■ Work order ■
Write out the items word for word, from the line containing "Reading right to" up to and including the line containing "Between EE281 and MA225, which is larger?".

══ Data ══

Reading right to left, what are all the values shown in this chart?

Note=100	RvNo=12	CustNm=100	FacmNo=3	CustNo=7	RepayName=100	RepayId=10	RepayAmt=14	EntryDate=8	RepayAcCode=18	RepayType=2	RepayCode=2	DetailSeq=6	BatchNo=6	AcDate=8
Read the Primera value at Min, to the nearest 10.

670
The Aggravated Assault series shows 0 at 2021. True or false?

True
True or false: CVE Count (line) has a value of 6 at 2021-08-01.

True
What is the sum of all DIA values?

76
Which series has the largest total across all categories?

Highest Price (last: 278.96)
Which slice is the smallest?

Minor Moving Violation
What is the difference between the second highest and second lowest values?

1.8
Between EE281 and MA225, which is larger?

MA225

═══
══ Data ══

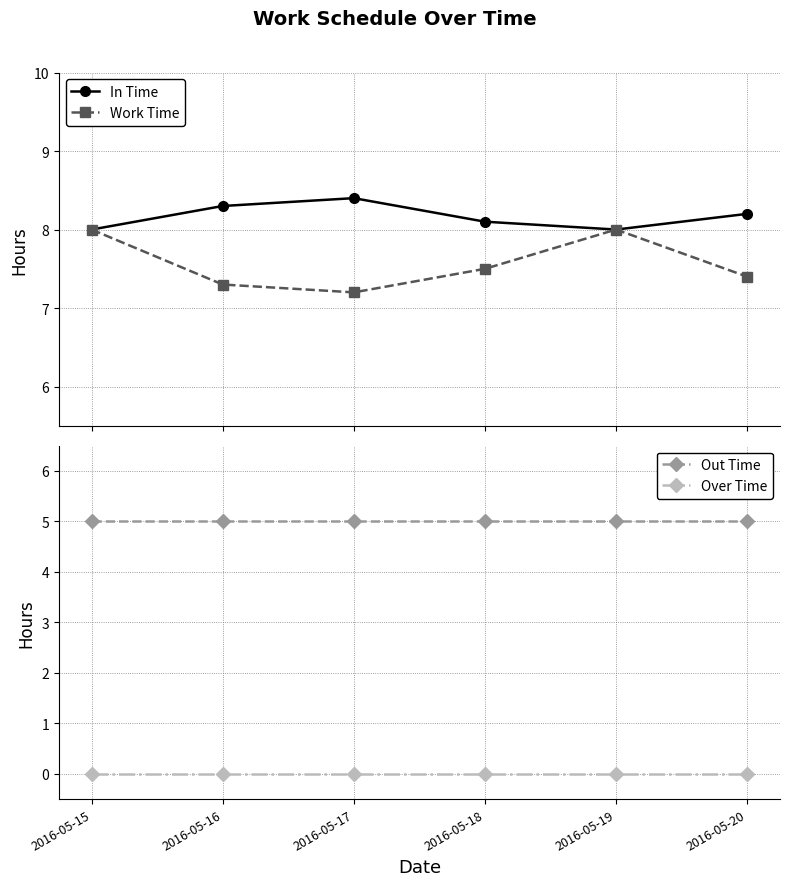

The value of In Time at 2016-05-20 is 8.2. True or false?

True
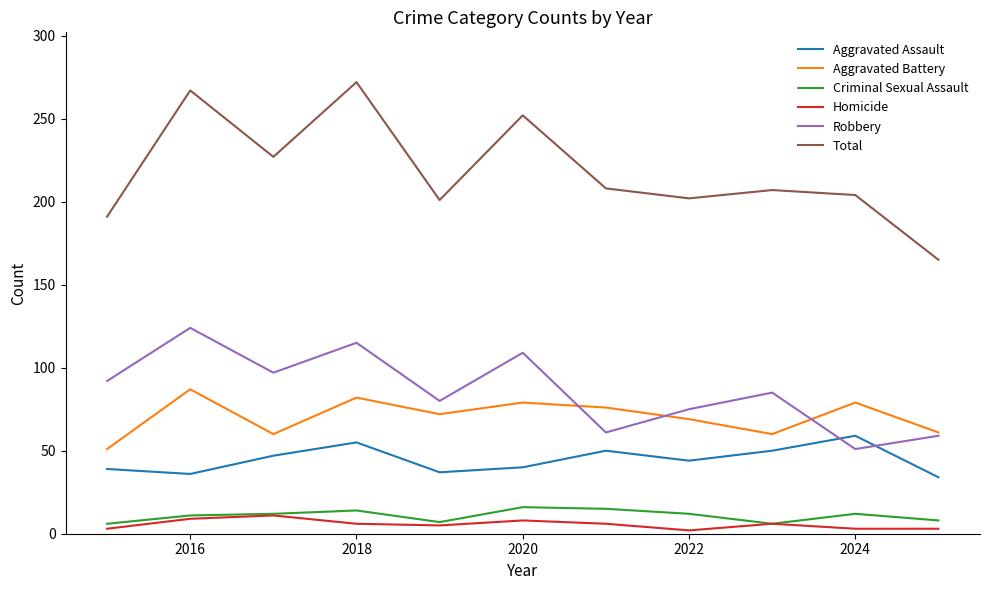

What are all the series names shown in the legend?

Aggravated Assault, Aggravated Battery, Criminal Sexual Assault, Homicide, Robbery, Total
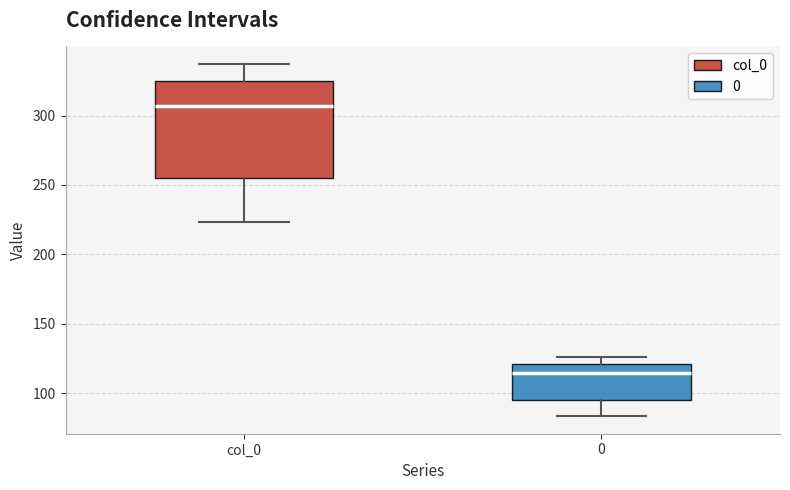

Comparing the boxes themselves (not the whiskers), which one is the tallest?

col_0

═══

■ Output below ■
Reading right to left, what are all the values shown in this chart?

Note=100	RvNo=12	CustNm=100	FacmNo=3	CustNo=7	RepayName=100	RepayId=10	RepayAmt=14	EntryDate=8	RepayAcCode=18	RepayType=2	RepayCode=2	DetailSeq=6	BatchNo=6	AcDate=8
Read the Primera value at Min, to the nearest 10.

670
The Aggravated Assault series shows 0 at 2021. True or false?

True
True or false: CVE Count (line) has a value of 6 at 2021-08-01.

True
What is the sum of all DIA values?

76
Which series has the largest total across all categories?

Highest Price (last: 278.96)
Which slice is the smallest?

Minor Moving Violation
What is the difference between the second highest and second lowest values?

1.8
Between EE281 and MA225, which is larger?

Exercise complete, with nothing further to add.